**What the task requires:** Filter the entries below down to the lines that hold "maillot".
BEGIN Exercise data
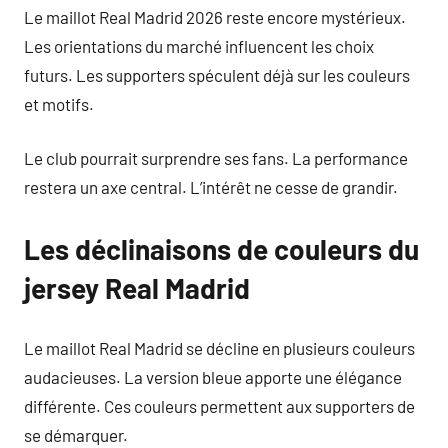
Le maillot Real Madrid 2026 reste encore mystérieux.
Les orientations du marché influencent les choix
futurs. Les supporters spéculent déjà sur les couleurs
et motifs.
Le club pourrait surprendre ses fans. La performance
restera un axe central. L’intérêt ne cesse de grandir.
Les déclinaisons de couleurs du
jersey Real Madrid
Le maillot Real Madrid se décline en plusieurs couleurs
audacieuses. La version bleue apporte une élégance
différente. Ces couleurs permettent aux supporters de
se démarquer.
END Exercise data
**Solution:**
Le maillot Real Madrid 2026 reste encore mystérieux.
Le maillot Real Madrid se décline en plusieurs couleurs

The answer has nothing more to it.